[68AttendGem]

I'm working on a logic problem. Maybe there are some math whizzes among us.

There are two parties happening on a Friday night. The two parties happen to be going on in opposing sides of a duplex house. Each attendee is given a hand stamp upon entry into each party, which allows the attendee to leave and return freely. Each party has it's own hand-stamp, and party attendees are only stamped once.

We don't know how many people were at these parties, but we know how we can classify them.

Here are some variables to consider (these are categories of attendees):

for PARTY #1:

CRASHER_1 = an attendee who crashed the party -- no hand-stamp present (i.e., they sneaked in)
FLOATER_1 = an attendee of both parties (both hand-stamps present)
LOYALIST_1 = an attendee with only party #1's hand-stamp
DEFECTOR_1 = an attendee with only THE OTHER PARTY'S hand-stamp (how would this happen?)

for PARTY #2:

CRASHER_2 = an attendee who crashed the party -- no hand-stamp present (i.e., they sneaked in)
FLOATER_2 = an attendee of both parties (both hand-stamps present)
LOYALIST_2 = an attendee with only party #2's hand-stamp
DEFECTOR_2 = an attendee with only THE OTHER PARTY'S hand-stamp (how would this happen?)

How do we calculate the net, overall direction of traffic from one party to the other? In other words, which party was more popular? Are any of the variables USELESS?

Good luck!

[LillyPlay]

The party that had naked chicks was more popular. Duhh.

[feannigvogten]

The party without the logic problem creator apparently rocked [thumbup]

However on a more serious note... I don't believe there's enough data to work the variables into any finite answer. IMO

Short of writing you an algebraic equation to express how I cannot find an answer, I don't know what else to say.

[evarekataVame]

Well it's quite simple really. Both parties suck as there are only 4 people attending so 100% of people leave and go to the cracking party across the road which doesn't require stamps to get in.

[Squeernemergo]

They were equally lame.

[Bwvapays]

Party 1 should suicide bomb Party 2

[CealialactBek]

Just looking at face value, but they both appear to have the same traffic as the variables do not differ.

[WhileKelf]

Crasher1 would be defector2
Crasher2 would be defector1
Floater 1 = floater 2
Loyalist 1 attended only party 1
Loyalist 2 attended only party 2

So, a total of five people, three of which visited both barties, but its impossible to say which party was more popular, as there is no timeline.

[viawbambutt]

Crasher1 would be defector2
Crasher2 would be defector1
Floater 1 = floater 2
Loyalist 1 attended only party 1
Loyalist 2 attended only party 2

So, a total of five people, three of which visited both barties, but its impossible to say which party was more popular, as there is no timeline.

I doubt he meant 5 people, it would just end up with 5 types of people, each of which have an unknown value.

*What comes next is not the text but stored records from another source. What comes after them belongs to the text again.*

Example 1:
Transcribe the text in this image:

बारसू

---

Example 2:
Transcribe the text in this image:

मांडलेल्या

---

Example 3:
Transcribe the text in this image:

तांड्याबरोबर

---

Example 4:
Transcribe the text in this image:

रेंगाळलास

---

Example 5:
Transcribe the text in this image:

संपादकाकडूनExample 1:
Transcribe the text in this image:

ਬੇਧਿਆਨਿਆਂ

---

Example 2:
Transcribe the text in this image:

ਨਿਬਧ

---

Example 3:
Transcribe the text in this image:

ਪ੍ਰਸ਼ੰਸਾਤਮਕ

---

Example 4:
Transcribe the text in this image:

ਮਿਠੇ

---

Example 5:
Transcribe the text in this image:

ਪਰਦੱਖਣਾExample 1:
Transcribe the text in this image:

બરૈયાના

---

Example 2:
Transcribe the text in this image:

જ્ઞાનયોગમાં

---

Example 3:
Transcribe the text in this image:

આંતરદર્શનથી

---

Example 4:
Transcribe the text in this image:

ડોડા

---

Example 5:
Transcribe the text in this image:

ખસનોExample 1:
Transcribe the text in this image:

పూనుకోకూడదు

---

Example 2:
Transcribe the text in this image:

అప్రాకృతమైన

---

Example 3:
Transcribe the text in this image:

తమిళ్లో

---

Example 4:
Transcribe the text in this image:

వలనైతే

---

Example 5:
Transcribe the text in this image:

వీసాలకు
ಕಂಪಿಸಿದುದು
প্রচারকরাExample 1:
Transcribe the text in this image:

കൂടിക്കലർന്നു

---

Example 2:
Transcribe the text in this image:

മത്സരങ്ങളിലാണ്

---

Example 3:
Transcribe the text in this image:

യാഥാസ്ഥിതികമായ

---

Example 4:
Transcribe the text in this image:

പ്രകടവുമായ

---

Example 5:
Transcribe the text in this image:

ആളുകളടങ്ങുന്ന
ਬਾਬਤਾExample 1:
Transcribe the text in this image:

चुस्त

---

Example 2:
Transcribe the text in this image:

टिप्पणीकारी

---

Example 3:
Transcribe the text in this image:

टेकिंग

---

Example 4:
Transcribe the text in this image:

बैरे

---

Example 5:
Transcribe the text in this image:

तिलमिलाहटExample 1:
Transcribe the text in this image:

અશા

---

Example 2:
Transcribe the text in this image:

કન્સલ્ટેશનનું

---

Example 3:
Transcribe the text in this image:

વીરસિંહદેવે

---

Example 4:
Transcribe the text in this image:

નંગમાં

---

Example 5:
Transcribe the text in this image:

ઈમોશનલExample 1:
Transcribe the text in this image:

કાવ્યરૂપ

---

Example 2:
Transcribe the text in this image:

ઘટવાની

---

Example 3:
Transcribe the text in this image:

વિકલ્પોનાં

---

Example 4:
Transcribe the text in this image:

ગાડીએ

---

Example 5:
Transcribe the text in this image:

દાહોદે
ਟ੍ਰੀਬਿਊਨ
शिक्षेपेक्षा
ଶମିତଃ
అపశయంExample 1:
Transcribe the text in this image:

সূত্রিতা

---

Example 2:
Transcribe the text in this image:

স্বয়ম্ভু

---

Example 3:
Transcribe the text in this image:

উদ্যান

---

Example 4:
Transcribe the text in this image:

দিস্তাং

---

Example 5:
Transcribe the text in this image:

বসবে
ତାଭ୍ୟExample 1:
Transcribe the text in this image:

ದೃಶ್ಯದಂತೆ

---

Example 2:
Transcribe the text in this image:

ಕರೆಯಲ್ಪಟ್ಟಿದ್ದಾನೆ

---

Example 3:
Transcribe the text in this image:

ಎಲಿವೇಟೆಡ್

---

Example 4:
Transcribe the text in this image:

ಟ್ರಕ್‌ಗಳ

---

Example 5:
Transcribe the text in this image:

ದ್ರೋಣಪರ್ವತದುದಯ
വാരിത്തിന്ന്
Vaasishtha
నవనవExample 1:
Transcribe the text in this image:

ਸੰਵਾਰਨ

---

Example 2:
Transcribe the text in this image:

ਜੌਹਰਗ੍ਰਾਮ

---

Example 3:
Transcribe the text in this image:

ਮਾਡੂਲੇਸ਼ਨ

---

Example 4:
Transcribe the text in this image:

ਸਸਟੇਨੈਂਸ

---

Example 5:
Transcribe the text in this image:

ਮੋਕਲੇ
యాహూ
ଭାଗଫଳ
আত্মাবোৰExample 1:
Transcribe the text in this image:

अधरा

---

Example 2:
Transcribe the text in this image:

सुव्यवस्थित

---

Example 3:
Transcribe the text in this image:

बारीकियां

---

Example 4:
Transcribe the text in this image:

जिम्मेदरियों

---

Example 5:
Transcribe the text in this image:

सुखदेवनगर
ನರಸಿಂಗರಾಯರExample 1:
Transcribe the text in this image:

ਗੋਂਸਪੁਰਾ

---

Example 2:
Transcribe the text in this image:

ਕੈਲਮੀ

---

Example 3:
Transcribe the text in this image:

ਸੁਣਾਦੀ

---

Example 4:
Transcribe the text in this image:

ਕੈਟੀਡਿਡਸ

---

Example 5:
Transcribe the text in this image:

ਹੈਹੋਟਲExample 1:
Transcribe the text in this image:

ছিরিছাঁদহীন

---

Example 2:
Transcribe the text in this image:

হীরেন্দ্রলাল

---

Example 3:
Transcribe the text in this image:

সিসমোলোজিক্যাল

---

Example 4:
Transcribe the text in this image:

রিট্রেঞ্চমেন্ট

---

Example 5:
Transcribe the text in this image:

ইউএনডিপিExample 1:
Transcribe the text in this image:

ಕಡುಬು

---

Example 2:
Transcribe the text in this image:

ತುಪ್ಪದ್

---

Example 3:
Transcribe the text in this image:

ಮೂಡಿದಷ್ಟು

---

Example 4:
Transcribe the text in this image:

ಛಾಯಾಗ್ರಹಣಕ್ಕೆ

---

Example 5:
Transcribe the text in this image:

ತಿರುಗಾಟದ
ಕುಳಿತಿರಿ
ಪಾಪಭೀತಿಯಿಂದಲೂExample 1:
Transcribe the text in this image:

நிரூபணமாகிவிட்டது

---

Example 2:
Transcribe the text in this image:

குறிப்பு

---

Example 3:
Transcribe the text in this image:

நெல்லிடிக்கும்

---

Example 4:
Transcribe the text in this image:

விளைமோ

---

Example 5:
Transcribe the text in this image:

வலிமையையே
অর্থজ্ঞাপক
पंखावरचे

Crasher and defectors would NOT be the same thing of course, a defector has a stamp for party A but went to party B (or the other way around) and Crashers have no stamp at all.

Floaters are useless in determining which one was more popular as they were present on both. Assuming you want to see the results of people actually staying at a party and not how much income from the stamps they generated it should be something like this:

Total1 = Crasher1 + Defector1 + Loyalist1
Total2 = Crasher2 + Defector2 + Loyalist2

Again, you could add up the floaters to find out how much of a % lead one party had over the other, but other than that floater1=floater2 so you can omit it if you just want to figure out which is more popular.

As for the direction of traffic, it's only really the defectors you want to look at, all the other variables (Crasher + Loyalist) are static for both parties.

That's if I understood it correctly

[WhileKelf]

A defector has a stamp for one party, but goes to the other party as well, but without the second stamp - only way for that would be if they crashed the second party.
That's why I have each representing two of the descriptions.

Least ways, that's the way I interpreted it. I'm sure Will will come in and correct everyone, though

[unmalryAlalry]

Least ways, that's the way I interpreted it. I'm sure Will will come in and correct everyone, though

Indeed, then DM will come in and post about something Will posted about, and then Lazer will come in and post about DM.

then the odd love triangle starts again [rofl]